Data visualization images:
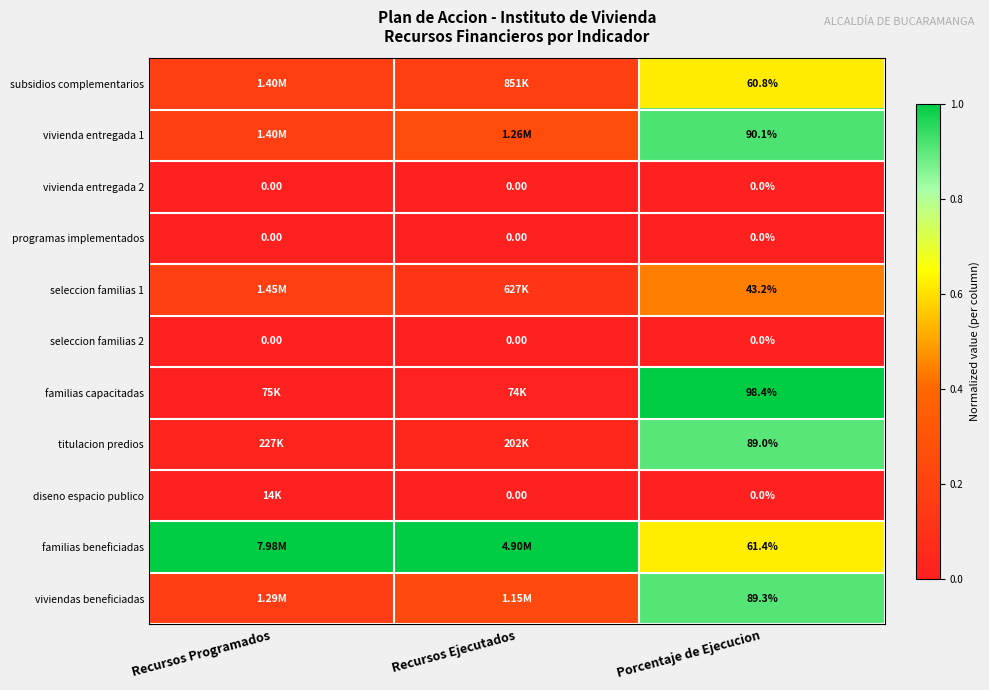

At how many categories does at least one series exceed 0?

3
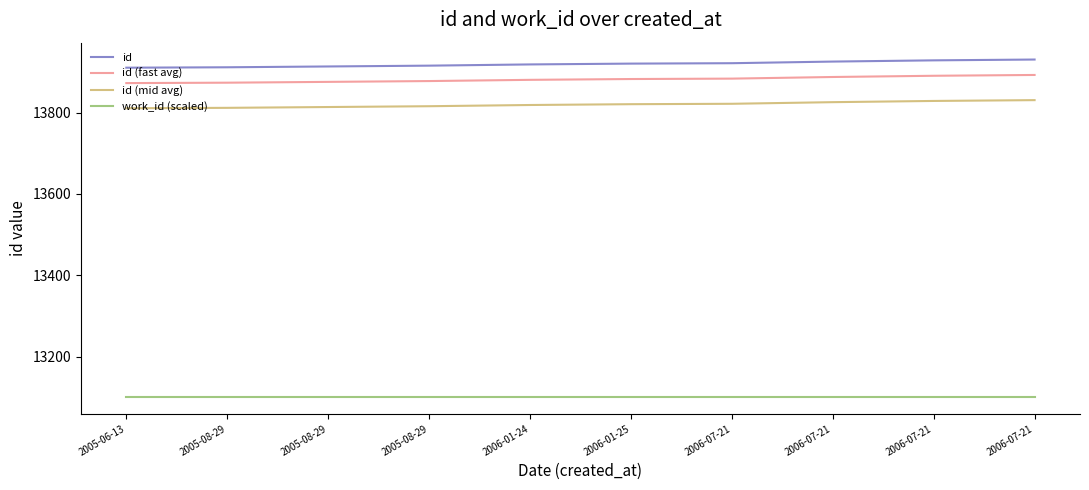

True or false: id (mid avg) and id (fast avg) cross at least once.

False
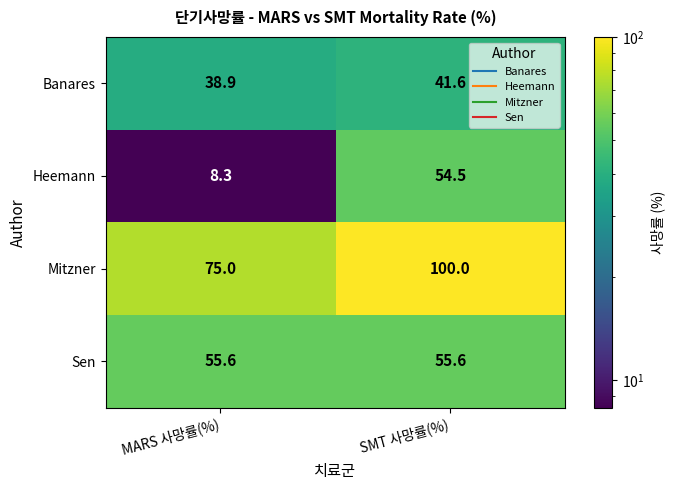

What is the sum of all Sen values?

111.2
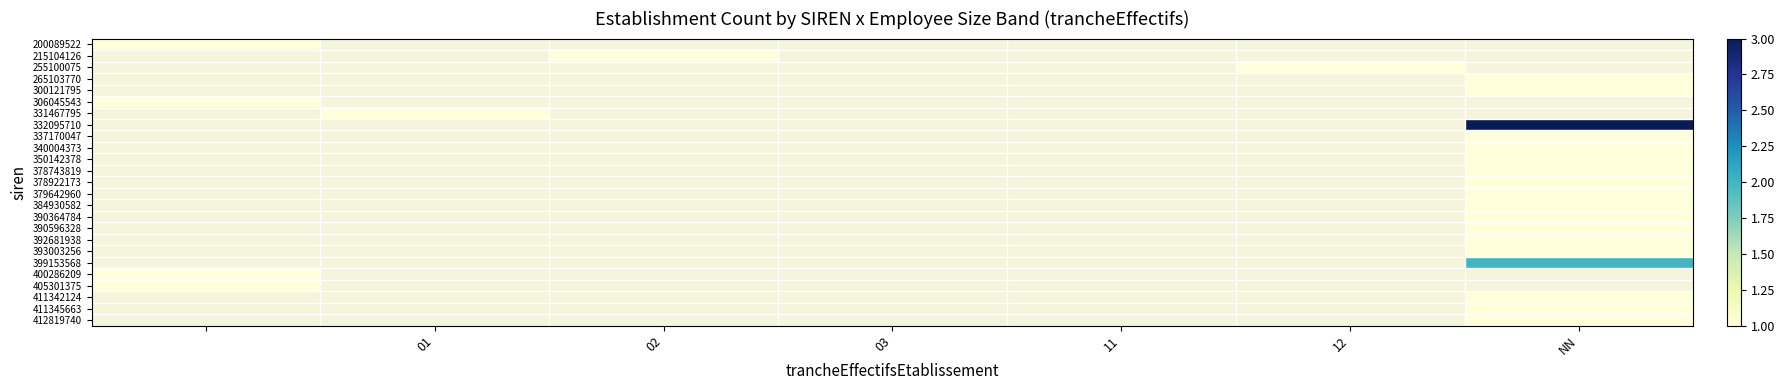

Rank the series at 03 from lowest to highest value.

200089522, 215104126, 255100075, 265103770, 300121795, 306045543, 331467795, 332095710, 337170047, 340004373, 350142378, 378743819, 378922173, 379642960, 384930582, 390364784, 390596328, 392681938, 393003256, 399153568, 400286209, 405301375, 411342124, 411345663, 412819740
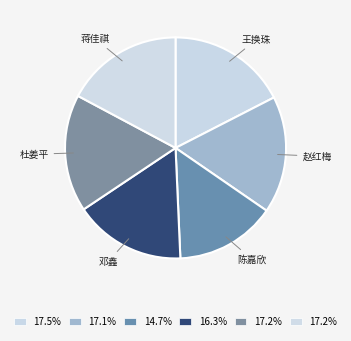

What is the ratio of the value at 蒋佳祺 to the value at 陈嘉欣?

1.2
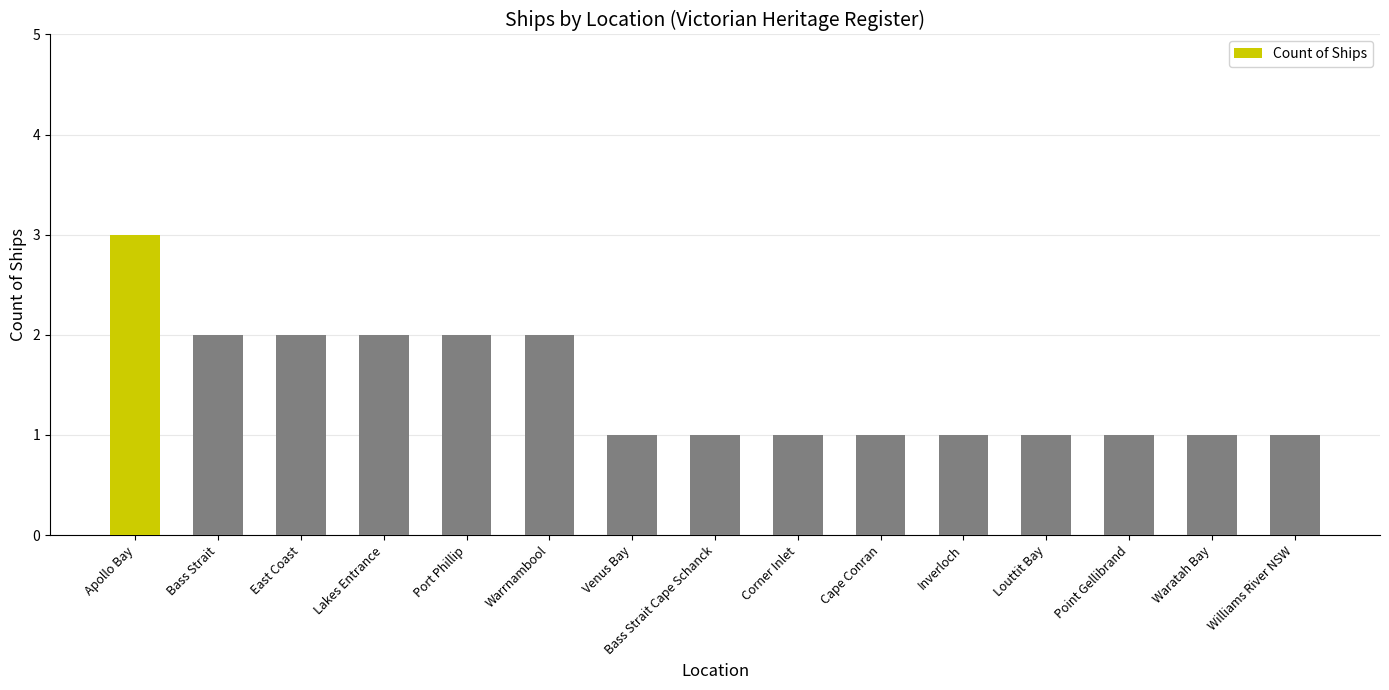

What is the greatest value displayed?

3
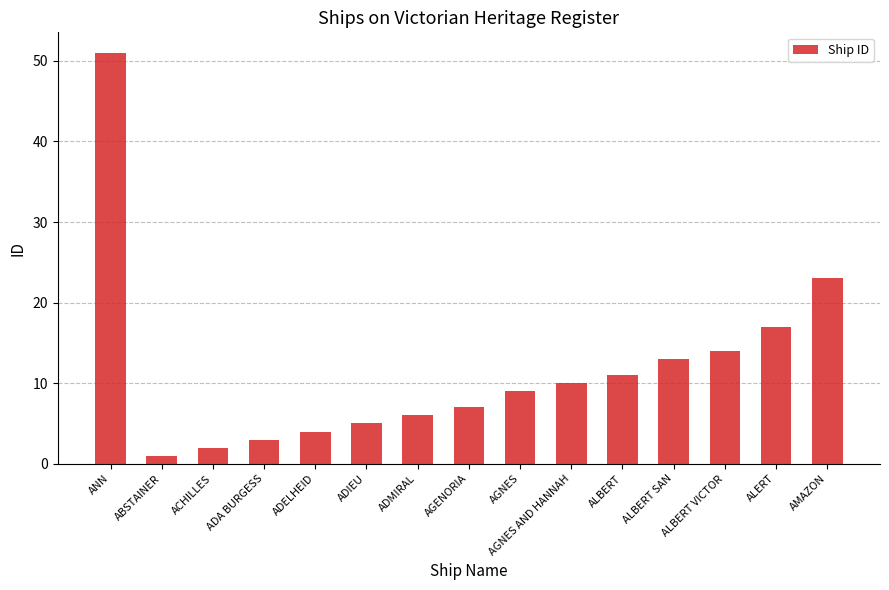

What is the maximum value shown in the chart?

51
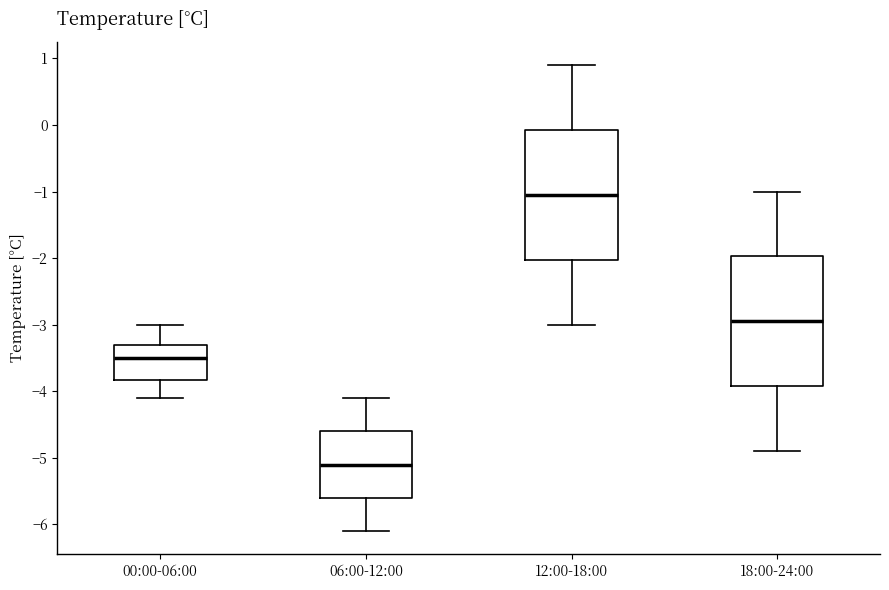

Where is the upper edge of the box for 18:00-24:00 on the y-axis? The values are not printed on the chart, so give them approximately, as read against the axis.

-2.0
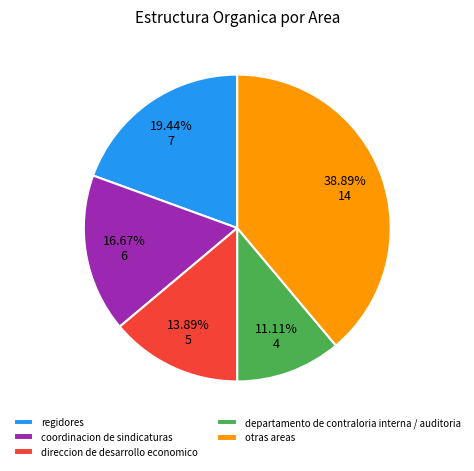

Which has a higher value, direccion de desarrollo economico or otras areas?

otras areas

TASK PROMPT:
Extract, word for word, every line of text in the records above, omitting the pictures.

TASK RESPONSE:
At how many categories does at least one series exceed 0?

3

True or false: id (mid avg) and id (fast avg) cross at least once.

False

What is the sum of all Sen values?

111.2

Rank the series at 03 from lowest to highest value.

200089522, 215104126, 255100075, 265103770, 300121795, 306045543, 331467795, 332095710, 337170047, 340004373, 350142378, 378743819, 378922173, 379642960, 384930582, 390364784, 390596328, 392681938, 393003256, 399153568, 400286209, 405301375, 411342124, 411345663, 412819740

What is the ratio of the value at 蒋佳祺 to the value at 陈嘉欣?

1.2

What is the greatest value displayed?

3

What is the maximum value shown in the chart?

51

Where is the upper edge of the box for 18:00-24:00 on the y-axis? The values are not printed on the chart, so give them approximately, as read against the axis.

-2.0

Which has a higher value, direccion de desarrollo economico or otras areas?

otras areas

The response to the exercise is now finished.